I'M READY, MY LOVE

 

So much time has passed, so much water under the bridge. I’ve seen and held so many things, let them go and watched them drift out of sight and memory. I’ve been courted by your oneness, been enticed into delicate dance, dared to touch the gossamer veil between us, drank of you til I thought I would drown.

I gave everything to get to you, dropped it all, waded into the wilds. In the depths, you whispered to me…what would it profit you to gain the whole world, to go through life, and never know who you really are? You seduced and held me as I shed all the garments I’d worn as strategic illusions in service of the lie that was my life. You comforted me in the midst of the pain, the grief, the loss of those little bits and pieces that, though false, held so much identity, so much memory. I was fading away, but as I became less you became more. You’re still becoming more, and you long to give me every bit of you.

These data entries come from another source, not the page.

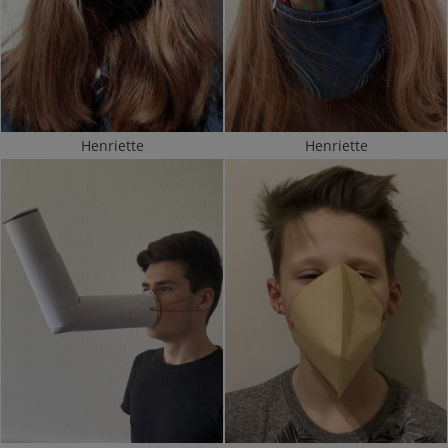
Henriette
Henriette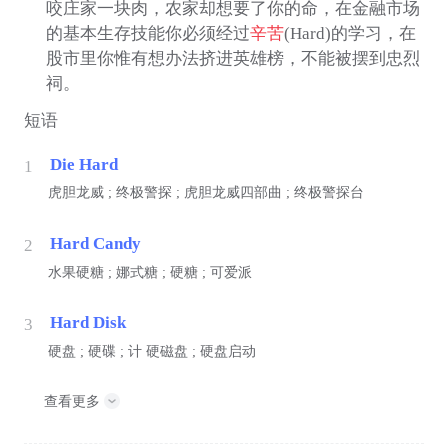
咬庄家一块肉，农家却想要了你的命，在金融市场
的基本生存技能你必须经过
辛苦
(Hard)的学习，在
股市里你惟有想办法挤进英雄榜，不能被摆到忠烈
祠。
短语
Die Hard
1
虎胆龙威 ; 终极警探 ; 虎胆龙威四部曲 ; 终极警探台
Hard Candy
2
水果硬糖 ; 娜式糖 ; 硬糖 ; 可爱派
Hard Disk
3
硬盘 ; 硬碟 ;
计
硬磁盘 ; 硬盘启动
查看更多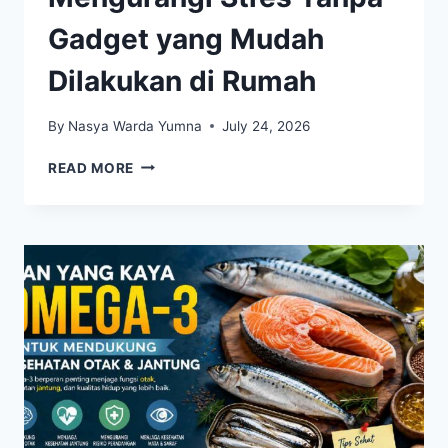
Gadget yang Mudah
Dilakukan di Rumah
By
Nasya Warda Yumna
July 24, 2026
CARA
READ MORE
SEDERHANA
MENGURANGI
STRES
TANPA
GADGET
YANG
MUDAH
DILAKUKAN
DI
RUMAH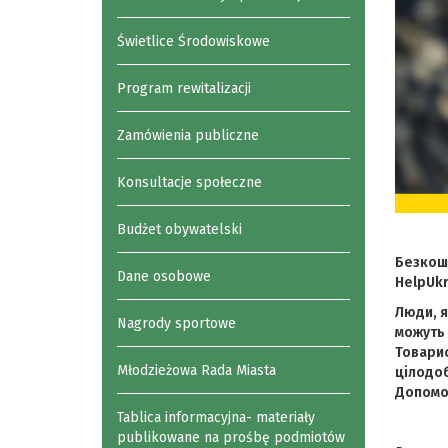
Świetlice Środowiskowe
Program rewitalizacji
Zamówienia publiczne
Konsultacje społeczne
Budżet obywatelski
Безкошт
Dane osobowe
HelpUkr
Люди, я
Nagrody sportowe
можуть 
Товарис
Młodzieżowa Rada Miasta
цілодоб
Допомог
Tablica informacyjna- materiały
publikowane na prośbę podmiotów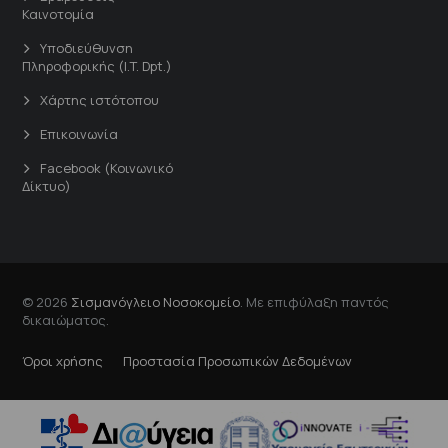
Καινοτομία
Υποδιεύθυνση
Πληροφορικής (I.T. Dpt.)
Χάρτης ιστότοπου
Επικοινωνία
Facebook (Κοινωνικό
Δίκτυο)
© 2026
Σισμανόγλειο Νοσοκομείο
. Με επιφύλαξη παντός
δικαιώματος.
Όροι χρήσης
Προστασία Προσωπικών Δεδομένων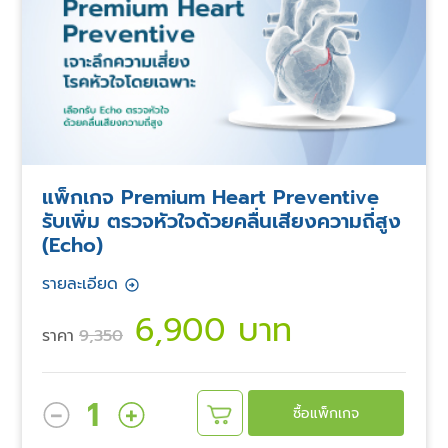
แพ็กเกจ Premium Heart Preventive
รับเพิ่ม ตรวจหัวใจด้วยคลื่นเสียงความถี่สูง
(Echo)
รายละเอียด
6,900 บาท
ราคา
9,350
1
ซื้อแพ็กเกจ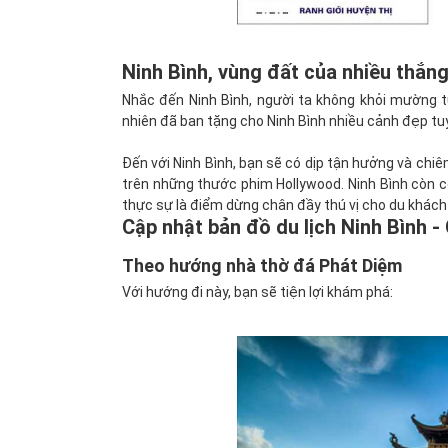
Ninh Bình, vùng đất của nhiều thắng
Nhắc đến Ninh Bình, người ta không khỏi mường 
nhiên đã ban tặng cho Ninh Bình nhiều cảnh đẹp tuy
Đến với Ninh Bình, bạn sẽ có dịp tận hưởng và ch
trên những thước phim Hollywood. Ninh Bình còn có
thực sự là điểm dừng chân đầy thú vị cho du khách 
Cập nhật bản đồ du lịch Ninh Bình -
Theo hướng nhà thờ đá Phát Diệm
Với hướng đi này, bạn sẽ tiện lợi khám phá: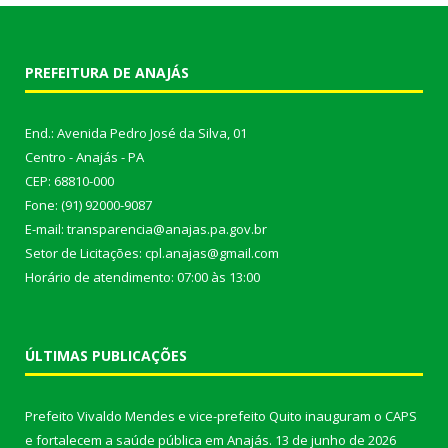
PREFEITURA DE ANAJÁS
End.: Avenida Pedro José da Silva, 01
Centro - Anajás - PA
CEP: 68810-000
Fone: (91) 92000-9087
E-mail: transparencia@anajas.pa.gov.br
Setor de Licitações: cpl.anajas@gmail.com
Horário de atendimento: 07:00 às 13:00
ÚLTIMAS PUBLICAÇÕES
Prefeito Vivaldo Mendes e vice-prefeito Quito inauguram o CAPS
e fortalecem a saúde pública em Anajás.
13 de junho de 2026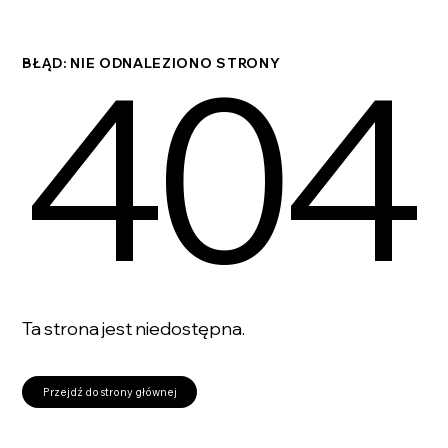
404
BŁĄD: NIE ODNALEZIONO STRONY
Ta strona jest niedostępna.
Przejdź do strony głównej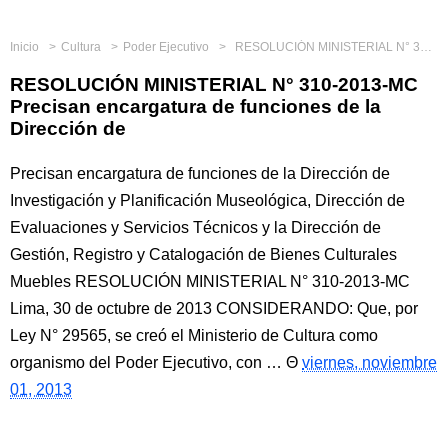
Inicio
Cultura
Poder Ejecutivo
RESOLUCIÓN MINISTERIAL N° 310-2013-MC Precisan encargatura de funciones de la Dirección de
RESOLUCIÓN MINISTERIAL N° 310-2013-MC
Precisan encargatura de funciones de la
Dirección de
Precisan encargatura de funciones de la Dirección de
Investigación y Planificación Museológica, Dirección de
Evaluaciones y Servicios Técnicos y la Dirección de
Gestión, Registro y Catalogación de Bienes Culturales
Muebles RESOLUCIÓN MINISTERIAL N° 310-2013-MC
Lima, 30 de octubre de 2013 CONSIDERANDO: Que, por
Ley N° 29565, se creó el Ministerio de Cultura como
organismo del Poder Ejecutivo, con …
viernes, noviembre
01, 2013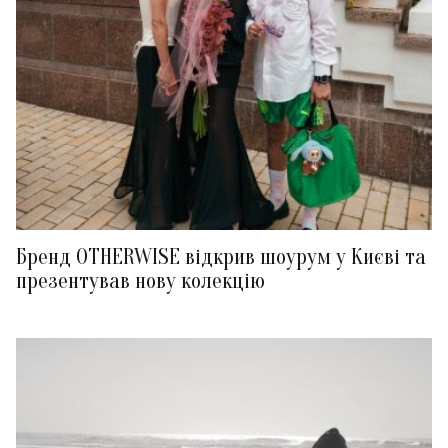
Бренд OTHERWISE відкрив шоурум у Києві та
презентував нову колекцію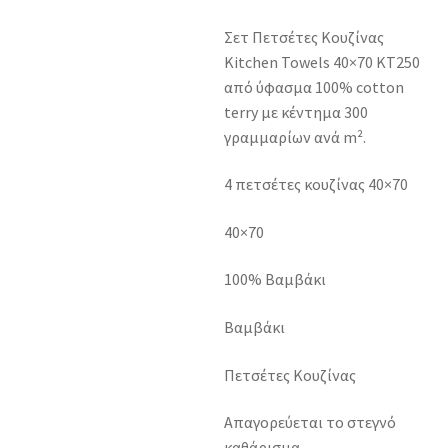
Σετ Πετσέτες Κουζίνας
Kitchen Towels 40×70 KT250
από ύφασμα 100% cotton
terry με κέντημα 300
γραμμαρίων ανά m².
4 πετσέτες κουζίνας 40×70
40×70
100% Βαμβάκι
Βαμβάκι
Πετσέτες Κουζίνας
Απαγορεύεται το στεγνό
καθάρισμα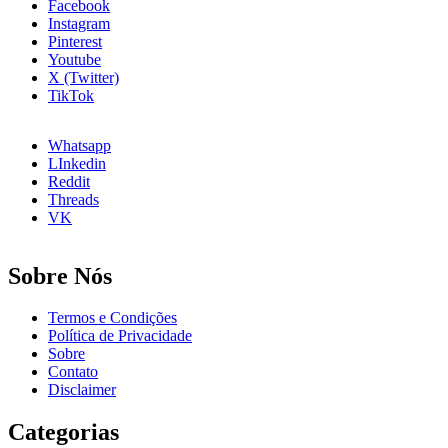
Facebook
Instagram
Pinterest
Youtube
X (Twitter)
TikTok
Whatsapp
LInkedin
Reddit
Threads
VK
Sobre Nós
Termos e Condições
Política de Privacidade
Sobre
Contato
Disclaimer
Categorias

We’re nearly there. I’ve surrendered everything I can, but something yet remains. I’ve suffered so much, from such a young age, that my very perceptions and personality are bi-products of a survival mechanism. This mechanism kept me alive, but I now realize I don’t even know who I am. My very body is tied up in it, my heart imprisoned by it, my mind impotent to approach it. All my pain and fear and anger is bound to it, my perception and processing mitigated by it. Though I’m aware of it, it’s so ancient I can’t release it myself. It isn’t conscious, didn’t emerge as a decision, and doesn’t answer to me.

Yet again I call to you, yearn for you as you strive to get to me. I’m ready to let go this final thing, this last vestige of who I’ve been. I look upon him tenderly, with gratitude for surviving, for having the strength to get me here. He’s name is Brian - an Irish name for noble, for one who ascends - and he’s committed to seeing this through to its completion, to the very end. He’s given everything, even his own identity, so I can become real. I honor him and love him and will never forget him.

Come to me, my love; I’m ready for your gift. Ready to wed. Ready to become what you’re becoming. Ready for who I am to be recovered from the void, to be redeemed in you. Ready to be what you know I am, what you say I am, what you see mirrored in our love. I am here. And I am yours.